The effects of meloxicam, piroxicam, diclofenac and tenidap on the swelling of hind paws, radiologically-detectable bone and cartilage destruction of hind paws, increase in spleen weight, increase in erythrocyte sedimentation rate and changes in serum protein composition in male Lewis rats with adjuvant arthritis were studied following once-daily oral administration of these drugs for 21 days. All the drugs dose-dependently inhibited hind paw swelling. For equal activity against hind paw swelling caused by the secondary reaction, the required daily dose of piroxicam was about twice that of meloxicam; those of diclofenac and tenidap were about 3.5 and 60 times higher respectively. The bone and cartilage destruction induced by adjuvant arthritis were inhibited by meloxicam at low daily doses and by piroxicam at doses approximately four times those of meloxicam.
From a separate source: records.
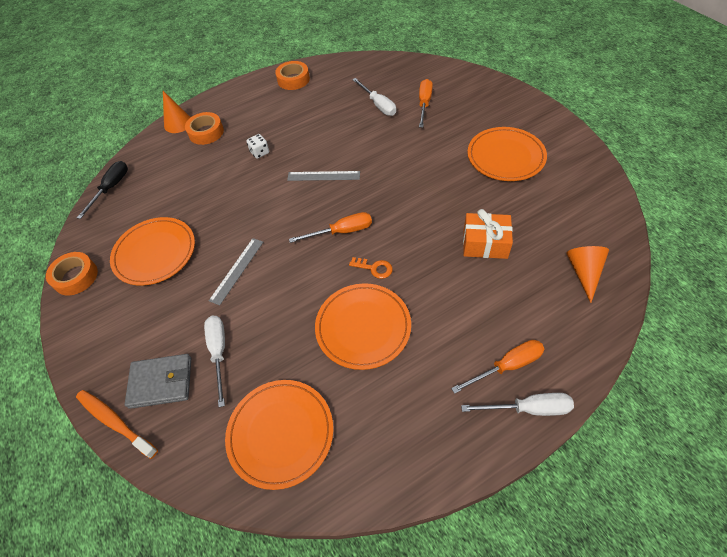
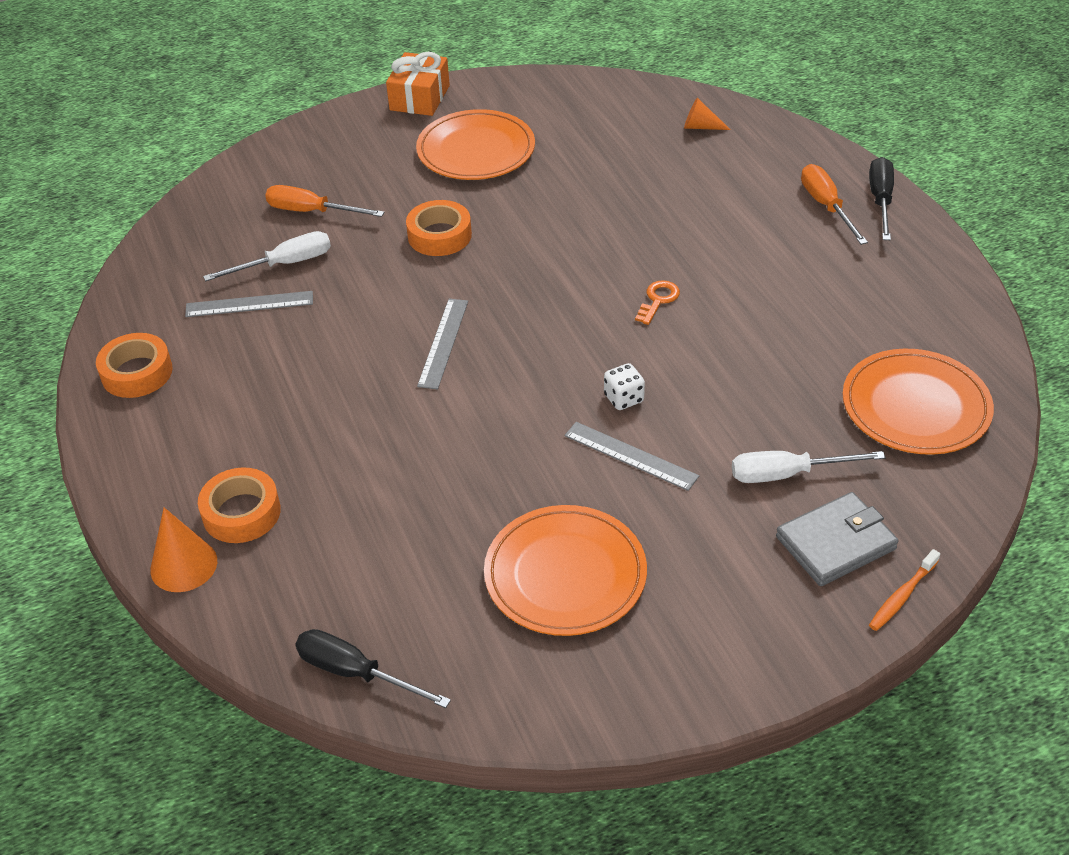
camera: 85 degrees left, 10 degrees down
orange tape [46,252,98,295] -> orange tape moved to [406,200,472,256]
orange toothbrush [76,390,158,459] -> orange toothbrush [869,549,940,631], size x0.64
grey wallet [125,354,191,409] -> grey wallet turned 60 degrees clockwise [776,492,898,586]
white dice [246,134,269,159] -> white dice moved to [604,363,645,410]
orange screwdriver [289,212,372,243] -> none
orange plate [315,283,411,370] -> none
white screwdriver [461,393,574,416] -> black screwdriver [869,157,894,240]
orange gift [463,209,513,259] -> orange gift moved to [386,52,450,116]
orange cone [566,246,609,303] -> orange cone [684,98,731,130], size x0.66
none -> grey ruler [185,291,313,317]

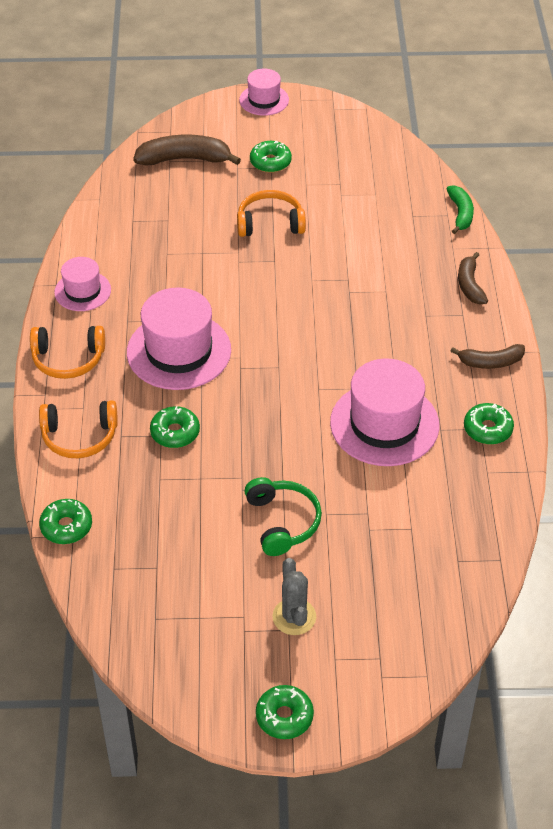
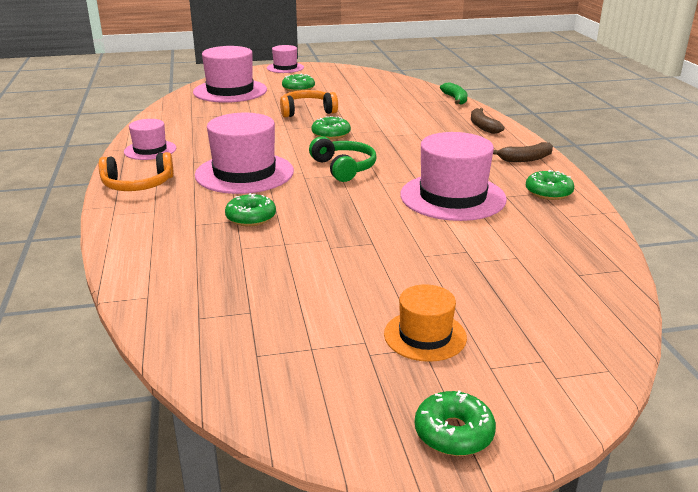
camera: 10 degrees left, 20 degrees down
orange headphones [39,400,118,458] -> none
green donut [39,499,92,544] -> green donut moved to [311,116,351,139]
brown banana [133,135,241,166] -> pink hat [193,46,267,103]
green headphones [244,477,322,556] -> green headphones moved to [309,136,377,182]
grey cactus [272,558,316,635] -> orange hat [384,284,467,362]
Diclofenac and tenidap had only a weak effect on radiologically-detectable lesions when administered at doses sufficient to reduce paw swelling. Meloxicam also had a dose-dependent corrective effect on the systemic changes which occur in adjuvant arthritic rats, e.g. increase in spleen weight, increase in erythrocyte sedimentation rate and changes in serum protein composition. Piroxicam produced similar effects, at 3-4 times higher doses. Diclofenac and tenidap did not show comparable effects when administered at appropriate doses. These findings indicate that the action of meloxicam and piroxicam differs from that of diclofenac and tenidap in adjuvant arthritis in the Lewis rat. At oral doses which significantly reduce edema formation, only meloxicam and piroxicam showed a significant effect on systemic parameters of adjuvant disease in the Lewis rat.

Anti-inflammatory, analgesic, antipyretic and related properties of meloxicam, a new non-steroidal anti-inflammatory agent with favourable gastrointestinal tolerance.

The anti-inflammatory, analgesic and antipyretic properties of the new non-steroidal anti-inflammatory agent, meloxicam, were investigated in a variety of animal models and compared with the properties of piroxicam, diclofenac, indomethacin and several other NSAIDs. With respect to the total effect of a single oral dose, the anti-exudative effect of meloxicam on carrageenan-induced oedema in the rat exceeded that of all the NSAIDs included in the comparison. Additionally, meloxicam showed the greatest potency of all the compounds examined with respect to adjuvant-induced arthritis in the rat, the granuloma pouch model and the cotton pellet test in the rat. Unlike indomethacin, in the carrageenan pleurisy model in the rat, meloxicam caused both a dose-dependent reduction in exudate volume and also inhibition of leucocyte migration. Meloxicam showed a strong and lasting effect on inflammatory pain in the rat. Like other NSAIDs, but unlike dipyrone, meloxicam had no effect in the hot plate and tail clamp tests, which are used to identify weak central analgesic effects. Unlike dipyrone and like indomethacin, meloxicam had no effect in a model of visceral distention pain. In common with other NSAIDs, meloxicam had no influence on the body temperature of normothermic rats in the anti-inflammatory dose range, but did reduce yeast-induced fever in the rat in a dose-dependent manner. Like piroxicam, meloxicam had a uricosuric effect on rats treated with oxonic acid. Low-dose meloxicam inhibited both bradykinin-induced and PAF-induced bronchospasm in the guinea-pig, but had no effect on acetylcholine-induced bronchospasm. Piroxicam had greater ulcerogenic effects in the rat stomach than meloxicam. The therapeutic range of meloxicam in the rat, with regard to inhibition of adjuvant arthritis, was several times greater than that of piroxicam, indomethacin, diclofenac and naproxen.